Studio album by BANTU
- Released: 9 June 2023
- Recorded: October 2022 – March 2023
- Studios: Blackstar Studio, Lagos, A.LR, Lagos, Manultec Soundlab Cologne
- Genres: Afrofunk, Afrobeat, Jazz
- Length: 43:13
- Label: Soledad Productions
- Producers: Aman Junaid & Ade Bantu

BANTU chronology
| Everybody Get Agenda (2020) | What Is Your Breaking Point? (2023) |  |

Singles from What Is Your Breaking Point?
- "Wayo and Division" Released: March 24, 2023; "Na Me Own My Body" Released: May 26, 2023; "Your Silence" Released: June 14, 2023;

= What Is Your Breaking Point? =

What Is Your Breaking Point? is the seventh studio album by Afrobeat and Afrofunk collective BANTU released on June 9, 2023, on Soledad Productions. The album features a fusion of Afrobeat, Afrofunk and Yourba musical influences. It explores themes of Africa's brain drain, post colonial trauma, gender oppression, social and class discrimination.

==Background==
The album was recorded over a six-month period from mid 2022 to early 2023 and marked a significant creative endeavour for the band. According to Ade Bantu the aim was to create a musical journey that seamlessly incorporates genres while inviting listeners in particular those in Nigeria, to reflect on the oppressive forces stifling individual and collective growth.

**THE PROBLEM:** Print the stretch of the album page from "BANTU chronology" through "and class discrimination." word for word.

**SOURCE DATA:**
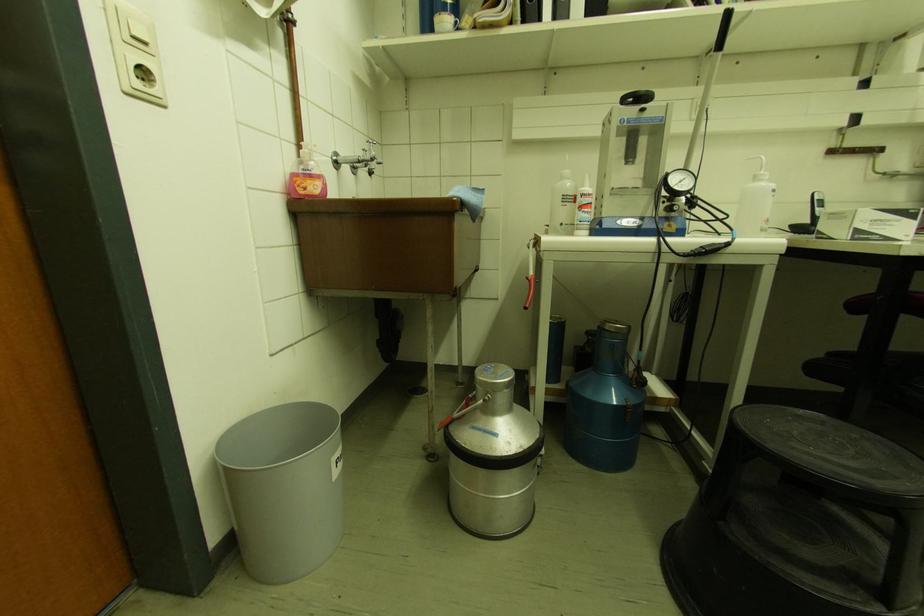
Identify the location of white light switch. click(x=135, y=29).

**THE COMPLETED TASK:**
BANTU chronology
| Everybody Get Agenda (2020) | What Is Your Breaking Point? (2023) |  |

Singles from What Is Your Breaking Point?
- "Wayo and Division" Released: March 24, 2023; "Na Me Own My Body" Released: May 26, 2023; "Your Silence" Released: June 14, 2023;

= What Is Your Breaking Point? =

What Is Your Breaking Point? is the seventh studio album by Afrobeat and Afrofunk collective BANTU released on June 9, 2023, on Soledad Productions. The album features a fusion of Afrobeat, Afrofunk and Yourba musical influences. It explores themes of Africa's brain drain, post colonial trauma, gender oppression, social and class discrimination.